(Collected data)
---

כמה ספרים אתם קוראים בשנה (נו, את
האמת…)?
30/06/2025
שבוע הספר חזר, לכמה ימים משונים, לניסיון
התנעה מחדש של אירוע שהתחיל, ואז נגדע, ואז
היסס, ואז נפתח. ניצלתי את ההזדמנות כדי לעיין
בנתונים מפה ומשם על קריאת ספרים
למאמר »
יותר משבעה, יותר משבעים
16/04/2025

---

◆ **JOB ITEM**
Count the lines in the records that contain the word "ספרים". Give only the number.

◆ **TASK RESULT**
2